Come to Chitown - 2 degrees with a 20 BELOW wind chill !!!!! It is brutal. The worst part is walking the dogs and they get ice balls between their toes . Have to get mushers grease.


----------



## Notnice (Oct 20, 2009)

come to fl its 85. 
and down her if ur windsheild cracks ur insurance should take care of it with no cost to u


----------



## dixieland (Aug 14, 2009)

I know,i hate the cold!Winter is the season I dislike the most.I grew up and lived in Orlando,Fl up until 5 years ago,and I'm still not used to the cold yet.

Is there anyway to say that while you were driving a pebble or rock came up and hit your windshield and cracked it so your insurance company will pay for it?


----------



## Carriana (May 13, 2008)

I am not worried about getting the windshield replaced, that will happen eventually. I was just complaining, hehe. 

I love winter for the holidays but not for the cold. And for cryin out loud, if it's going to be this cold could it at least snow?!?!


----------



## SnoopsMomma (Nov 5, 2009)

I live in cali now, but am from washington I remember cold winters there. my mom was just telling me she hit 7 degrees and lives in graham.
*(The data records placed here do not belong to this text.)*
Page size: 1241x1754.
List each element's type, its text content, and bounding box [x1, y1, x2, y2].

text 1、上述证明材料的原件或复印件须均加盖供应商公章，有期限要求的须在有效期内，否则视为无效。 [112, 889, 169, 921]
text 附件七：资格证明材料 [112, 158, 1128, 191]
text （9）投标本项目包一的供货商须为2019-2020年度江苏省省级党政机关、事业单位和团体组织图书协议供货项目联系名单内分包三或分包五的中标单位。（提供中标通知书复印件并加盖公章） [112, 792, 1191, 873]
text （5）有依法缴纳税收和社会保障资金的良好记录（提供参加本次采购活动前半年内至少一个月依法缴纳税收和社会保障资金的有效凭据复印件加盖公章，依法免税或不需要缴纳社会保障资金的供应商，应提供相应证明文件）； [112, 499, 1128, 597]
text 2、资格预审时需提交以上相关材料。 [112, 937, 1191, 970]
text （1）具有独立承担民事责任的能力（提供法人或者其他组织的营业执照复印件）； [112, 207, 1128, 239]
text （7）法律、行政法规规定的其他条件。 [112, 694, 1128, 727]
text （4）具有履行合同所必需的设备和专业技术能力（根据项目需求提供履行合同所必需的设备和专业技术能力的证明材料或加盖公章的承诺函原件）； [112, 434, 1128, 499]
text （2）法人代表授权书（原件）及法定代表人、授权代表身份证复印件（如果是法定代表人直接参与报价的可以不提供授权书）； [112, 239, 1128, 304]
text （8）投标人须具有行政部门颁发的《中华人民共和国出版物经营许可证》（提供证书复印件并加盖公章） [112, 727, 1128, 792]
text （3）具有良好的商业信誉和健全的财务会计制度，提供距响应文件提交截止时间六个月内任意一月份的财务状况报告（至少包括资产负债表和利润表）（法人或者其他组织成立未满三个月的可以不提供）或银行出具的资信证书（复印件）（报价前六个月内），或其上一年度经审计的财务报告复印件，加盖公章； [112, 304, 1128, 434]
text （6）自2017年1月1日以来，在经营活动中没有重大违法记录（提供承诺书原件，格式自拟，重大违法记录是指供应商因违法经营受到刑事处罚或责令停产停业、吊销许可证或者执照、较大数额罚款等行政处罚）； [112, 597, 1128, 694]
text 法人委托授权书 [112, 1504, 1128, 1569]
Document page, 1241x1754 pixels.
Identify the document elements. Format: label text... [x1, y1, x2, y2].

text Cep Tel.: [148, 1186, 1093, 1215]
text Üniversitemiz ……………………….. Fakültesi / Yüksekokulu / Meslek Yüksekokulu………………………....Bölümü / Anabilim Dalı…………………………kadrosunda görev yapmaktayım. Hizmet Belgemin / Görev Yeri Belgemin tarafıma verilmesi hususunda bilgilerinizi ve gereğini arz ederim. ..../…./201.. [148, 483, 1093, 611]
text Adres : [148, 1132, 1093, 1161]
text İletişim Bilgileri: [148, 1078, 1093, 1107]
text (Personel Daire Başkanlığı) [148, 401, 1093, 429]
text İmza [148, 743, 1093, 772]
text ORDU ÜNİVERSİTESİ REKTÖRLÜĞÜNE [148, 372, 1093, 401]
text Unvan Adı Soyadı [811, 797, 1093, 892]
Cali is even gettin cold the other morning it was 19 here. We dont get that cold. Brrrrrrrrrrrr and I agree if it has to be this cold it should friggin snow.


----------



## MY MIKADO (Apr 7, 2006)

Thats the roblem it can not snow when it gets too cold. It is really cold here too. I don't know what is wrong this year but my house is cold too...grrrrrrr. I plan to do more winterizing today. 

Just heard the weather we are at -9 with -30 with the wind chill. BRRRRRRRR


----------



## bluefamily (Aug 8, 2007)

I hate the cold too. It gets cold here (to me) 40 degrees but still, I like 80+ 100+. One of the reasons I enjoyed so much living in the Sahara was the heat....ok not so much at 140 hot but you get the point!


----------



## Carriana (May 13, 2008)

I heard it snowed in Sacramento! What the heck is up with that?!?!


----------



## Venom (Oct 5, 2009)

I like cold.
I hate heat.


----------